What I am looking for is an approximation for how much an ArrayList of n LogEntries will consume, or how my method might create extraneous objects that aggravate the situation (see comment below on String.trim()
)
This is the data part of my LogEntry class
public class LogEntry {
private Long id;
private String system, version, environment, hostName, userId, clientIP, wsdlName, methodName;
private Date timestamp;
private Long milliSeconds;
private Map<String, String> otherProperties;
This is the part doing the reading
public List<LogEntry> readLogEntriesFromFile(File f) throws LogImporterException {
CSVReader reader;
final String ISO_8601_DATE_PATTERN = "yyyy-MM-dd HH:mm:ss,SSS";
List<LogEntry> logEntries = new ArrayList<LogEntry>();
String[] tmp;
try {
int lineNumber = 0;
final char DELIM = ';';
reader = new CSVReader(new InputStreamReader(new FileInputStream(f)), DELIM);
while ((tmp = reader.readNext()) != null) {
lineNumber++;
if (tmp.length < LogEntry.getRequiredNumberOfAttributes()) {
String tmpString = concat(tmp);
if (tmpString.trim().isEmpty()) {
logger.debug("Empty string");
} else {
logger.error(String.format(
"Invalid log format in %s:L%s. Not enough attributes (%d/%d). Was %s . Continuing ...",
f.getAbsolutePath(), lineNumber, tmp.length, LogEntry.getRequiredNumberOfAttributes(), tmpString)
);
}
continue;
}
List<String> values = new ArrayList<String>(Arrays.asList(tmp));
String system, version, environment, hostName, userId, wsdlName, methodName;
Date timestamp;
Long milliSeconds;
Map<String, String> otherProperties;
system = values.remove(0);
version = values.remove(0);
environment = values.remove(0);
hostName = values.remove(0);
userId = values.remove(0);
String clientIP = values.remove(0);
wsdlName = cleanLogString(values.remove(0));
methodName = cleanLogString(stripNormalPrefixes(values.remove(0)));
timestamp = new SimpleDateFormat(ISO_8601_DATE_PATTERN).parse(values.remove(0));
milliSeconds = Long.parseLong(values.remove(0));
/* remaining properties are the key-value pairs */
otherProperties = parseOtherProperties(values);
logEntries.add(new LogEntry(system, version, environment, hostName, userId, clientIP,
wsdlName, methodName, timestamp, milliSeconds, otherProperties));
}
reader.close();
} catch (IOException e) {
throw new LogImporterException("Error reading log file: " + e.getMessage());
} catch (ParseException e) {
throw new LogImporterException("Error parsing logfile: " + e.getMessage(), e);
}
return logEntries;
}
Utility function used for populating the map
private Map<String, String> parseOtherProperties(List<String> values) throws ParseException {
HashMap<String, String> map = new HashMap<String, String>();
String[] tmp;
for (String s : values) {
if (s.trim().isEmpty()) {
continue;
}
tmp = s.split(":");
if (tmp.length != 2) {
throw new ParseException("Could not split string into key:value :\"" + s + "\"", s.length());
}
map.put(tmp[0], tmp[1]);
}
return map;
}
You also have a Map there, where you store other properties. Your code doesn't show how this Map is populated, but keep in mind that Maps may have a hefty memory overhead compared to the memory needed for the entries themselves.

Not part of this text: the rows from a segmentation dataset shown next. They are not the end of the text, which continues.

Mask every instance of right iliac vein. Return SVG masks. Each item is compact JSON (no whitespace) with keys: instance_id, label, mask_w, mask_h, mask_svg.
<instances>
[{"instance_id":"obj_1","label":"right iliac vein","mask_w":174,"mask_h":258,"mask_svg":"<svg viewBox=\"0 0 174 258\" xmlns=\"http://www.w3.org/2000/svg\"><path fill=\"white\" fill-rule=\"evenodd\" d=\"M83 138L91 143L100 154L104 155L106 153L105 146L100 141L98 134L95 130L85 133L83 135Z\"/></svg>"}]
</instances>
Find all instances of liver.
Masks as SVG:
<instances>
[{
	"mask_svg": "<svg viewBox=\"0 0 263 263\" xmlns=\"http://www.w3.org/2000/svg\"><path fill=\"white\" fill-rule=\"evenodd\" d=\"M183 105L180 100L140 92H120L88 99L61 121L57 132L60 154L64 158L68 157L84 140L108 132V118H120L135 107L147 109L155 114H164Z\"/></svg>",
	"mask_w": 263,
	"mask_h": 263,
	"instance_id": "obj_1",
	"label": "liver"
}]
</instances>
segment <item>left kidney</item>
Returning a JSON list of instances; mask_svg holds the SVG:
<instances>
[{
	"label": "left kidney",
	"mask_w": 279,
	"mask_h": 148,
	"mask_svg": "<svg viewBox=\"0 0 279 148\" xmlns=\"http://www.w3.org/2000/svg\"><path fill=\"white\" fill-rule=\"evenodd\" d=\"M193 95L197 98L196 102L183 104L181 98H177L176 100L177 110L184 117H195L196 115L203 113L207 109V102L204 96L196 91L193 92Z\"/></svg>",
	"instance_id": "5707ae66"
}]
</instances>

The size of the array that backs the Map (at least 16 entries * 4 bytes) + one key/value pair per entry + the size of data themselves. Two map entries, each using 10 chars for key and 10 chars for value, would consume 16*4 + 2*2*4 + 2*10*2 + 2*10*2 + 2*2*8= 64+16+40+40+24 = 184 bytes (1 char = 2 byte, a String object consumes min 8 byte). That alone would almost double the space requirements for the entire log string.
Add to this that the LogEntry contains 12 Objects, i.e. at least 96 bytes. Hence the log objects alone would need around 100 bytes, give or take some, without the Map and without actual string data. Plus all the pointers for the references (4B each). I count at least 18 with the Map, meaning 72 bytes.
Adding the data (-object references and object "headers" mentioned in the last paragraph):
2 longs = 16B, 1 date stored as long = 8B, the map = 184B. In addition comes the string content, say 90 chars = 180 byte. Perhaps a byte or two in each end of the list item when put in the list, so in total somewhere around 100+72+16+8+184+180=560 ~ 600 byte per log line.
So around 600 byte per log line, meaning 100K lines would consume around 60MB minimum. This would place it at least in the same order of magnitude as the heap size that was set asize. In addition comes the fact that tmpString.trim() in a loop might be creating copies of string. Similarly String.format() may also be creating copies. The rest of the application must also fit within this heap space, and might explain where the rest of memory is going.